AIM OF THE TASK
Copy out the lines from the line with "Ignoring where any" to the line with "Answer: the sneaker on dock", replacing "rowing boat rigger" with "boat rigger" and leaving all else unchanged.

Saved entries
* * *
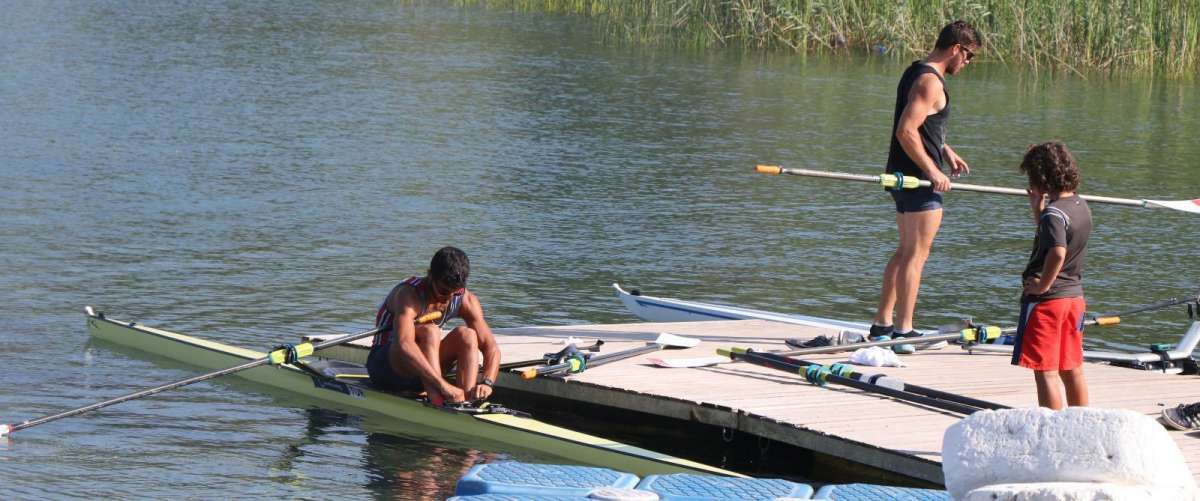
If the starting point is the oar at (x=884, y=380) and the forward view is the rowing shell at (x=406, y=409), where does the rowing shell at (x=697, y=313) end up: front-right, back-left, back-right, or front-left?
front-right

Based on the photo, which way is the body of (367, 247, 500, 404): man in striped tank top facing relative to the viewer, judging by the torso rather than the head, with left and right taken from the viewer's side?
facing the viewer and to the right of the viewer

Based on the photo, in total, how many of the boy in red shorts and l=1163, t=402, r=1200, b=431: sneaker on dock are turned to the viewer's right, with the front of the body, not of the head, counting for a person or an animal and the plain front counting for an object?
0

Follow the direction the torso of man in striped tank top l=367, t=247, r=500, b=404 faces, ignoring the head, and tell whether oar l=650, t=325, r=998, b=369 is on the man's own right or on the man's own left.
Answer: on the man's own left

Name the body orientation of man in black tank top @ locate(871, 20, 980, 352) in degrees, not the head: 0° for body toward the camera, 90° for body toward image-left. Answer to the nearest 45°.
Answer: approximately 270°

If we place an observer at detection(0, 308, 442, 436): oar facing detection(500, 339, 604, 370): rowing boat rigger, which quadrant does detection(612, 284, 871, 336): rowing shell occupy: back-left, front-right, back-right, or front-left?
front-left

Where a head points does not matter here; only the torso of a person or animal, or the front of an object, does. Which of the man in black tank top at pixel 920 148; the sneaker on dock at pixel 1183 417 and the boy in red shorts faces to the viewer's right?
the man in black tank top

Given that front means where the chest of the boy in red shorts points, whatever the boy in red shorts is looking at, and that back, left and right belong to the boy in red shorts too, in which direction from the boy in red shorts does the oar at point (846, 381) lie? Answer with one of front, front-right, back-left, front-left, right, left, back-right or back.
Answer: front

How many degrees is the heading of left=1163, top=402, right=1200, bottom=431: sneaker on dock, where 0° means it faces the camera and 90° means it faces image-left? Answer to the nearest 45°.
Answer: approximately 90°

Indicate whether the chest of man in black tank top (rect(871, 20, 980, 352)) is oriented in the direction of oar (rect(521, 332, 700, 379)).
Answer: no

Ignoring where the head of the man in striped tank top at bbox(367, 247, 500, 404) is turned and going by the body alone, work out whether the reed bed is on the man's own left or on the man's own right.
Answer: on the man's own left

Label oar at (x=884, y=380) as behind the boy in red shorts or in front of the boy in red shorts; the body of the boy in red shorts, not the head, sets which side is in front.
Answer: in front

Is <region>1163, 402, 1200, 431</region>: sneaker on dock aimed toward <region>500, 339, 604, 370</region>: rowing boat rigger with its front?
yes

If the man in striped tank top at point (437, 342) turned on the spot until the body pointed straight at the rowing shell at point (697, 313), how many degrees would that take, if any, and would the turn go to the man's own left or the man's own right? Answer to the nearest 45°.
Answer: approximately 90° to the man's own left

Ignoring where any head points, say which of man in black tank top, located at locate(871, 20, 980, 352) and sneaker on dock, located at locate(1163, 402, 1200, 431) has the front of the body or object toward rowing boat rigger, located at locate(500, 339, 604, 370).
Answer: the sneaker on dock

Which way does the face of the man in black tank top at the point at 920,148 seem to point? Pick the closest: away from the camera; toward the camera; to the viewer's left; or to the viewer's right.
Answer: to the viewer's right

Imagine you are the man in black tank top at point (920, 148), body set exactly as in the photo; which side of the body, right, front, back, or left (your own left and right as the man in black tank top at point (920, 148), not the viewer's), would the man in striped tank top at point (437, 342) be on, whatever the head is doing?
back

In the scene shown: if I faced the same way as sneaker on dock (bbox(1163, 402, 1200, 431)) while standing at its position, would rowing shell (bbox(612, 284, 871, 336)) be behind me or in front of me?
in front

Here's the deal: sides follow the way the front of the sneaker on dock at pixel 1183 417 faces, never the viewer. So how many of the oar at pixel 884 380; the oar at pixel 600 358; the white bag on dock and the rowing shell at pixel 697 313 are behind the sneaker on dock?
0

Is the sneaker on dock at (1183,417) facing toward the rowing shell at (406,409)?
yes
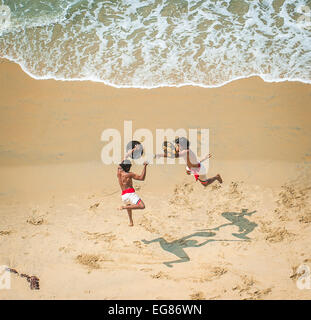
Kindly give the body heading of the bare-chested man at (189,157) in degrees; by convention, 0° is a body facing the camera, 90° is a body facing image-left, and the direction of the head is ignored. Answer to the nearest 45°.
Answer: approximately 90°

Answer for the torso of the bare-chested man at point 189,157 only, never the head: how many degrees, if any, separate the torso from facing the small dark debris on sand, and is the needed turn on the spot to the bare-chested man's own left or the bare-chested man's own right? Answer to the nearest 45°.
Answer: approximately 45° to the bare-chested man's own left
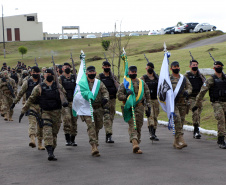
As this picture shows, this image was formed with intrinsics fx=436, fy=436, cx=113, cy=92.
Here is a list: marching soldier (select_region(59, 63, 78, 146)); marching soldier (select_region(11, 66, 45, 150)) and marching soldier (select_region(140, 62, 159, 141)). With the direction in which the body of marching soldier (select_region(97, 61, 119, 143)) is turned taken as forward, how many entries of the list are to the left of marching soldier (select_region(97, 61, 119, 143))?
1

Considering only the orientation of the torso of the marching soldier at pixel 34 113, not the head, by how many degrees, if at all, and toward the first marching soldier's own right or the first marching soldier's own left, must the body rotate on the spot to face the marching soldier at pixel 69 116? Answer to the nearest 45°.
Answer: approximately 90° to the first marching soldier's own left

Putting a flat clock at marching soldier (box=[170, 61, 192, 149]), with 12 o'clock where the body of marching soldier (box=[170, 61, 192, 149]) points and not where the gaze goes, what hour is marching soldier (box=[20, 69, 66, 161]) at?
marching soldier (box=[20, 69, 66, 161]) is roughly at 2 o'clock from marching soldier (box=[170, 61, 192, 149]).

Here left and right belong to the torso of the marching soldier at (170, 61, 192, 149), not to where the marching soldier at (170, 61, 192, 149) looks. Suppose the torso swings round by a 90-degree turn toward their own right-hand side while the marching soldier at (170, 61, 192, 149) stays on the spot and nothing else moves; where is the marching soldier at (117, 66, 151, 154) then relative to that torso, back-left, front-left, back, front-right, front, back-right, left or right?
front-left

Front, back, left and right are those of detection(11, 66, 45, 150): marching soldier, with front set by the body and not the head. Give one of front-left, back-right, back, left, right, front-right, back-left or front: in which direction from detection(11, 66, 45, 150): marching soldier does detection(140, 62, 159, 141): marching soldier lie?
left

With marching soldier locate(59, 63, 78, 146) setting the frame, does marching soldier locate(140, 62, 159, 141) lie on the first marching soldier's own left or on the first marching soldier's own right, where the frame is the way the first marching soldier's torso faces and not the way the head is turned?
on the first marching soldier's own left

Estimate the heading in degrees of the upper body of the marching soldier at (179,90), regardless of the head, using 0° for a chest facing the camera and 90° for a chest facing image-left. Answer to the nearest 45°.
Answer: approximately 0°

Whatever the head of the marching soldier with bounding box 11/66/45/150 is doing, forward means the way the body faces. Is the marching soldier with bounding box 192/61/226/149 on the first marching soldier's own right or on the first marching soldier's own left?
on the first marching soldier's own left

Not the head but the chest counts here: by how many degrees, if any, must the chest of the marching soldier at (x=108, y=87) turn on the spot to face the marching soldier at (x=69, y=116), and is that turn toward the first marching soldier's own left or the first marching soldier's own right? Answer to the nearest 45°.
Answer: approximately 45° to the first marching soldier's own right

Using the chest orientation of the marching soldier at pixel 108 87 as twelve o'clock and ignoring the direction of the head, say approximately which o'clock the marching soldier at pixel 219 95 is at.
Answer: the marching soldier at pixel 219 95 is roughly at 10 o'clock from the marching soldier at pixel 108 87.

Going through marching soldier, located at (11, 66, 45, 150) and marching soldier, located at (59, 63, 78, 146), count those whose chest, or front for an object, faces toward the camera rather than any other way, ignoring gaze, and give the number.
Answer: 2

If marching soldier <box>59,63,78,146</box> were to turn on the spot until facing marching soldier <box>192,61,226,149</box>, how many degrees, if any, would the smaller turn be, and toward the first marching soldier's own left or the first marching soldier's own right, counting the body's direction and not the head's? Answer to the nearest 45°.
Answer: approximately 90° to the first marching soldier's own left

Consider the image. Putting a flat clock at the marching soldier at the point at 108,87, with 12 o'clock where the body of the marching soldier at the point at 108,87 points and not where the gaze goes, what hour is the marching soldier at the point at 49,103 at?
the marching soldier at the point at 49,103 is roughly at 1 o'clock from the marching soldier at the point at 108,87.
* * *
EXERCISE OUTPUT
Ignoring where any head points, say which of man in black tank top, located at locate(871, 20, 980, 352) and sneaker on dock, located at locate(1163, 402, 1200, 431) has the front of the body or object toward boat rigger, located at locate(500, 339, 604, 370).
Answer: the sneaker on dock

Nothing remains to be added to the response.